Selain itu, Dendi mengatakan, mengutip data konsultan properti BCI Asia, tren properti ke depan adalah rumah yang berkonsep terbuka hijau dengan harga terjangkau. Selain itu, permintaan konsep integrated townships (kota mandiri yang memadukan unsur residensial dan komersial) diperkirakan akan meningkat dan peningkatan permintaan residensial terutama terjadi pada second-tier cities.
Pasar penyaluran KPR ke depan masih besar. Hal ini disebabkan KPR masih menjadi sumber dana yang dominan dalam pembelian properti residensial. Pada triwulan pertama tahun ini, KPR mencatat porsi sebesar 73,7 persen dalam pembiayaan properti.
Direktur Riset CORE Indonesia Piter Abdullah Redjalam menambahkan, penyaluran kredit perbankan di tengah pandemi saat ini lebih ditentukan oleh permintaan kredit. Sementara penurunan suku bunga tidak mampu meningkatkan permintaan kredit tersebut.

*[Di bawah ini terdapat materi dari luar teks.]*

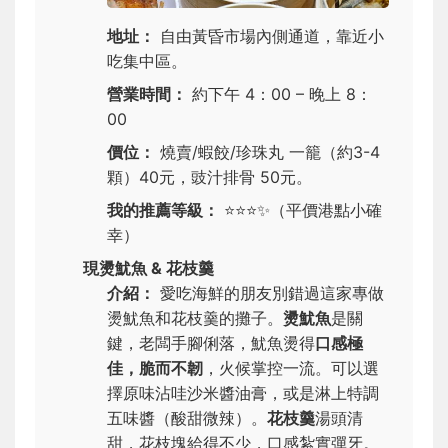
地址：
自由黃昏市場內側通道，靠近小
吃集中區。
營業時間：
約下午 4：00 – 晚上 8：
00
價位：
燒賣/蝦餃/珍珠丸 一籠（約3-4
顆）40元，豉汁排骨 50元。
我的推薦等級：
⭐⭐⭐✨
（平價港點小確
幸）
現燙魷魚 & 花枝羹
介紹：
愛吃海鮮的朋友別錯過這家專做
燙魷魚和花枝羹的攤子。
燙魷魚
是關
鍵，老闆手腳俐落，魷魚燙得
口感極
佳，脆而不韌
，火候掌控一流。可以選
擇原味沾哇沙米醬油膏，或是淋上特調
五味醬（酸甜微辣）。
花枝羹
湯頭清
甜，花枝塊給得不少，口感紮實彈牙。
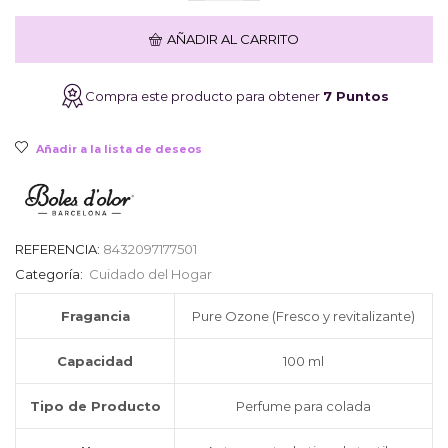
Colada
Wash
era:
es:
AÑADIR AL CARRITO
Up
BOLES
D
9,90€.
7,92€.
Compra este producto para obtener
7 Puntos
´OLOR
Pure
Ozone
Añadir a la lista de deseos
100ml
cantidad
REFERENCIA:
8432097177501
Categoría:
Cuidado del Hogar
Fragancia
Pure Ozone (Fresco y revitalizante)
Capacidad
100 ml
Tipo de Producto
Perfume para colada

Keterbatasan aktivitas sosial ekonomi masyarakat menyebabkan tingkat konsumsi masyarakat dan produksi dunia usaha turun signifikan. Tidak heran jika kemudian kebutuhan pembiayaan, baik untuk konsumsi maupun produksi, juga turun drastis.
”Permintaan kredit menjadi sangat terbatas. Kalaupun ada permintaan, risikonya juga tinggi dan harus diwaspadai,” ujar Piter.